Joan M. Teno, MD, MS, of Brown University, and colleagues performed a retrospective cohort study of a random 20% sample of more than 800,000 Medicare beneficiaries aged at least 66 years who died in 2000, 2005 or 2009. The researchers used billing data to classify the beneficiaries as having a diagnosis of cancer, chronic obstructive pulmonary disease or dementia in the last 180 days of life. They also accounted for site of death, place of care, rates of health care transitions and “potentially burdensome transitions” — referring to health care transitions in the last 3 days of life.

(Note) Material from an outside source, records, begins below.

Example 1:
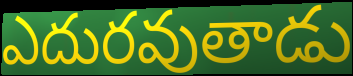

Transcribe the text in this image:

ఎదురవుతాడు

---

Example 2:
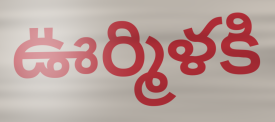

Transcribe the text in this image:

ఊర్మిళకి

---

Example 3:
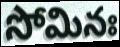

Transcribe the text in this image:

సోమినః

The percentage of deaths occurring in acute care hospitals decreased from 32.6% (95% CI, 32.4-32.8) in 2000 to 24.6% in 2009 (95% CI, 24.5-24.8). More decedents had an ICU stay in the last month of life in 2009 (29.2%; 95% CI, 29-29.3) vs. 2000 (24.3%; 95% CI, 24.1-24.5).

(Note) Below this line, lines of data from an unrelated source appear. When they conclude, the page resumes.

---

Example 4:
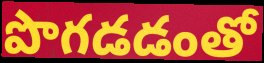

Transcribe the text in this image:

పొగడడంతో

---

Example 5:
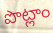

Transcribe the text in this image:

పొట్లాం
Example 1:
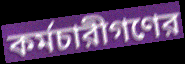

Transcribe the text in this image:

কর্মচারীগণের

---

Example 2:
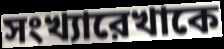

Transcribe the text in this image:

সংখ্যারেখাকে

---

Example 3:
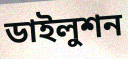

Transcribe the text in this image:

ডাইলুশন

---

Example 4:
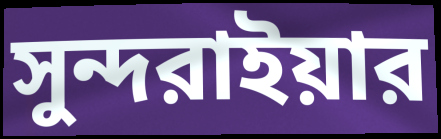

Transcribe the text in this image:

সুন্দরাইয়ার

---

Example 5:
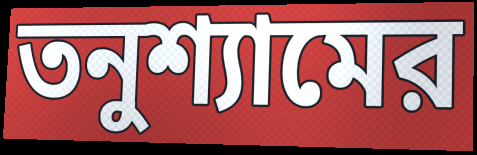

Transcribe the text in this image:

তনুশ্যামের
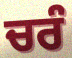
ਚਰੰ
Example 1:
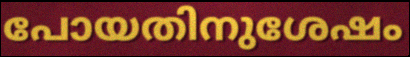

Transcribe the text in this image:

പോയതിനുശേഷം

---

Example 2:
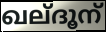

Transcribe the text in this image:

ഖല്ദൂന്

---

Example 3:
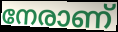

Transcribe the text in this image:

നേരാണ്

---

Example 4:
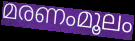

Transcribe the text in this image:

മരണംമൂലം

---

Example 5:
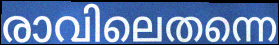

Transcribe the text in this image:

രാവിലെതന്നെ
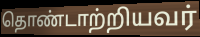
தொண்டாற்றியவர்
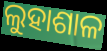
ଲୁହାଶାଳ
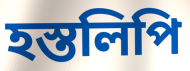
হস্তলিপি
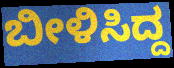
ಬೀಳಿಸಿದ್ದ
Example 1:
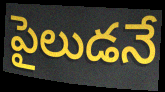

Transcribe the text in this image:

పైలుడనే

Hospice care use at the time of death also increased, from 21.6% (95% CI, 21.4-21.7) in 2000 to 42.2% (95% CI, 42-42.4) in 2009. The percentage of short hospice stays (3 days or less) increased from 22.2% (95% CI, 21.8-22.5) in 2000 to 28.4% (95% CI, 27.9-28.5) in 2009. According to the researchers, 40.3% (95% CI, 27.9-28.5) of these late hospice referrals were preceded by hospitalization with an ICU stay. In 2009, almost half (48.3%; 95% CI, 48-48.7) of Medicare beneficiaries with a dementia diagnosis and 59.5% (95% CI, 59.1-59.9) with cancer were enrolled in hospice at the time of death.
Additionally, the average rate of health care transitions increased from 2.1 per decedent in 2000 to 3.1 per decedent in 2009 (P≤.001). The percentage of potentially burdensome transitions in the last 3 days of life increased from 10.3% (95% CI, 10.1-10.4) to 14.2% (95% CI, 14-14.3) in 2009 (incidence rate ratio=1.36; 95% CI, 1.33-1.40). Almost one-half of these late transitions were from an acute care hospital (45.5%; 95% CI, 45-46).
The results are not consistent with Centers for Disease Control and Prevention reports indicating public trends toward less aggressive care at the end of life.
“Our findings of an increase in the number of short hospice stays following a hospitalization, often involving an ICU stay, suggest that increasing hospice use may not lead to a reduction in resource utilization,” the researchers wrote. “Short hospice lengths of stay raise concerns that hospice is an ‘add-on’ to a growing pattern of more utilization of intensive services at the end of life.”
Disclosure: See the study for a full list of financial disclosures.